*Activity*:
The following data has a line with "framed print: none [104,158,154,216]" and a line with "notebook: none [282,221,340,248]". Write out exactly those lines and all the lines between them.

*Recorded information*:
============

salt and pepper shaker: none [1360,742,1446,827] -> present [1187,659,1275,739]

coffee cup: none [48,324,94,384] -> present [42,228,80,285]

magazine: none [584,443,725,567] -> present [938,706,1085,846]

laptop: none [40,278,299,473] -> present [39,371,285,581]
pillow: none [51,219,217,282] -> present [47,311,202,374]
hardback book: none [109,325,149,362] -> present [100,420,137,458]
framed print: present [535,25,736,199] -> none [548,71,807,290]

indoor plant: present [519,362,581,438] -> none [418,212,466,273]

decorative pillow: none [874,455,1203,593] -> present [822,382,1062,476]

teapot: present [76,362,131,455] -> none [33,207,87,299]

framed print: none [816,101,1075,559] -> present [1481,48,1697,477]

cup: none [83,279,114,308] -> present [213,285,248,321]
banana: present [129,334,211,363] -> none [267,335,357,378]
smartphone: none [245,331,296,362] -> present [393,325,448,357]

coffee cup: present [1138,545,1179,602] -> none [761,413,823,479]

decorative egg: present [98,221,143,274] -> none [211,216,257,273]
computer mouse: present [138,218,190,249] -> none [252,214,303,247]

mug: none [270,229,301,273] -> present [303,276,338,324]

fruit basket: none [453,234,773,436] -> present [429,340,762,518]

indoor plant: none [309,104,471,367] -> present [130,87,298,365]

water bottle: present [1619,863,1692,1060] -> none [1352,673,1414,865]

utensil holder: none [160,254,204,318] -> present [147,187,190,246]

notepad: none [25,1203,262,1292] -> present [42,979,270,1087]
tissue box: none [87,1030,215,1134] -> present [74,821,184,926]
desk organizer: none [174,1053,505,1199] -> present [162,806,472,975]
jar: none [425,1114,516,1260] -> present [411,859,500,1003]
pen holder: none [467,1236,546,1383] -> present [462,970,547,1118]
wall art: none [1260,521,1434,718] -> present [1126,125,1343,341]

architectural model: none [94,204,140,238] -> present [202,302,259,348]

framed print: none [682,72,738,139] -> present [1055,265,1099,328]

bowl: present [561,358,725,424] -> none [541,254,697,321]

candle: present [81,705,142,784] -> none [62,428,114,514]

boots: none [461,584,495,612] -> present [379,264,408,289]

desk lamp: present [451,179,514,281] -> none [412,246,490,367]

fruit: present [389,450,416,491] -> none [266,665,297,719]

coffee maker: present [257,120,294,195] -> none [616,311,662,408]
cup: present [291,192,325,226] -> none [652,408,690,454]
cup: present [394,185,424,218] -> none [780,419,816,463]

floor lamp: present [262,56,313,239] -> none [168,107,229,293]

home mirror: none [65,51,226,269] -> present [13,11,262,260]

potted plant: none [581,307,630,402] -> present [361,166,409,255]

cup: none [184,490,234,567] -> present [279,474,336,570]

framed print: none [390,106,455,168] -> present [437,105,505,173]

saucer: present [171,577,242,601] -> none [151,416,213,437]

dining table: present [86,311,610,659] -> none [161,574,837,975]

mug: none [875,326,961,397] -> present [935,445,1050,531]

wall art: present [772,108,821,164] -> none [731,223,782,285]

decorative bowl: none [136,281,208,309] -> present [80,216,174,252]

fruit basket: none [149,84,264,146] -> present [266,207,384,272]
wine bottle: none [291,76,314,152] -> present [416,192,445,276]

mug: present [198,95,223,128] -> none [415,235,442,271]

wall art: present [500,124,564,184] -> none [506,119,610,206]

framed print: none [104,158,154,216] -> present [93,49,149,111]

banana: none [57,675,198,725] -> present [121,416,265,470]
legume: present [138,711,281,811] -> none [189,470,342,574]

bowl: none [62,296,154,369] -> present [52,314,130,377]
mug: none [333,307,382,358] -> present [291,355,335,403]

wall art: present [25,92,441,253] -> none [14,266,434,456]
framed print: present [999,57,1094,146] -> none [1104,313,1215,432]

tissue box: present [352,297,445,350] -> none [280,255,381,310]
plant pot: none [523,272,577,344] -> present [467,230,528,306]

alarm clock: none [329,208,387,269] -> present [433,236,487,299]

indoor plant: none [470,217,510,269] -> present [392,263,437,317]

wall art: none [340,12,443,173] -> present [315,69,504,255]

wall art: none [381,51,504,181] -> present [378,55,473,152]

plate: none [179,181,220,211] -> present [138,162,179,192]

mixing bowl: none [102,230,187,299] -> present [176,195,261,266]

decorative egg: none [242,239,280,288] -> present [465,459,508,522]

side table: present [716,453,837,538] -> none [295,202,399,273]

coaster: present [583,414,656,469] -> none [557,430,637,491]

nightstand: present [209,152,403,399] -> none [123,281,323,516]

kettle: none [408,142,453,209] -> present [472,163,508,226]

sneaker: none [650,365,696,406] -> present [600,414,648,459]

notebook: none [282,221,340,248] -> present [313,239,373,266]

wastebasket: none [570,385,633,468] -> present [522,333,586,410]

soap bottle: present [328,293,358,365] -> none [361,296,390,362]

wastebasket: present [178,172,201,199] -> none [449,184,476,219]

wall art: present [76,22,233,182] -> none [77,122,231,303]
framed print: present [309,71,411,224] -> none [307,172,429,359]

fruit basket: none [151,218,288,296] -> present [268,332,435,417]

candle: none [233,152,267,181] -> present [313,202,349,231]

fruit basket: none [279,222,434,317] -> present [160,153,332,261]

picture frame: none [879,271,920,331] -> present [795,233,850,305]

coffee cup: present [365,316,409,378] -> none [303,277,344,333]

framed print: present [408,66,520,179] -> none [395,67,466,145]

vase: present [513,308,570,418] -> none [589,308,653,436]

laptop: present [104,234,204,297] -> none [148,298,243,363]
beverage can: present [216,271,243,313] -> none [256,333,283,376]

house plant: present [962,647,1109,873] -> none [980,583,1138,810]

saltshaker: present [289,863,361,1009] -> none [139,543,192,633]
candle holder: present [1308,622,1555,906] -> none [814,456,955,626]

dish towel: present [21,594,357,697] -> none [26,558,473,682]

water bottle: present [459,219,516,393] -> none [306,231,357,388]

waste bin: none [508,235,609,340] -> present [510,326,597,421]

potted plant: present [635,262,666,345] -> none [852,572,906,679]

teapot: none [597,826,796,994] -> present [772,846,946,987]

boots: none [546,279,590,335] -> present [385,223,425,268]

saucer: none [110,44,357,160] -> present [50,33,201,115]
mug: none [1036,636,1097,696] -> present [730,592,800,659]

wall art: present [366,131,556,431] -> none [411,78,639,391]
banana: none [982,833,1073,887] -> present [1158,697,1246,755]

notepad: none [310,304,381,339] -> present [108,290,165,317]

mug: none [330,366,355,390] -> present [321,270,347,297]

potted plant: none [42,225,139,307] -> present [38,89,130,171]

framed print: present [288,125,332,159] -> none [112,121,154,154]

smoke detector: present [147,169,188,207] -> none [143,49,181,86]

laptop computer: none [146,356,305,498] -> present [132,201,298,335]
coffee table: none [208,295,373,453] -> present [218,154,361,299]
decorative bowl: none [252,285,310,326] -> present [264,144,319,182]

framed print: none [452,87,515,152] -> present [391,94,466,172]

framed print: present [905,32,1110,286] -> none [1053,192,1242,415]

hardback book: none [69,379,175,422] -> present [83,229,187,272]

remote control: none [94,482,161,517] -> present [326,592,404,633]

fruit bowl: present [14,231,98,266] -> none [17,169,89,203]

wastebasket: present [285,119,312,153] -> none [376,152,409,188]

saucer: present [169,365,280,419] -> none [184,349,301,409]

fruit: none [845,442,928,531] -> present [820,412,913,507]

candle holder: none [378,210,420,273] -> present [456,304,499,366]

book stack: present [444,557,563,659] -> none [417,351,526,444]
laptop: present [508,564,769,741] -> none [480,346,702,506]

============

*Answer section*:
framed print: none [104,158,154,216] -> present [93,49,149,111]

banana: none [57,675,198,725] -> present [121,416,265,470]
legume: present [138,711,281,811] -> none [189,470,342,574]

bowl: none [62,296,154,369] -> present [52,314,130,377]
mug: none [333,307,382,358] -> present [291,355,335,403]

wall art: present [25,92,441,253] -> none [14,266,434,456]
framed print: present [999,57,1094,146] -> none [1104,313,1215,432]

tissue box: present [352,297,445,350] -> none [280,255,381,310]
plant pot: none [523,272,577,344] -> present [467,230,528,306]

alarm clock: none [329,208,387,269] -> present [433,236,487,299]

indoor plant: none [470,217,510,269] -> present [392,263,437,317]

wall art: none [340,12,443,173] -> present [315,69,504,255]

wall art: none [381,51,504,181] -> present [378,55,473,152]

plate: none [179,181,220,211] -> present [138,162,179,192]

mixing bowl: none [102,230,187,299] -> present [176,195,261,266]

decorative egg: none [242,239,280,288] -> present [465,459,508,522]

side table: present [716,453,837,538] -> none [295,202,399,273]

coaster: present [583,414,656,469] -> none [557,430,637,491]

nightstand: present [209,152,403,399] -> none [123,281,323,516]

kettle: none [408,142,453,209] -> present [472,163,508,226]

sneaker: none [650,365,696,406] -> present [600,414,648,459]

notebook: none [282,221,340,248] -> present [313,239,373,266]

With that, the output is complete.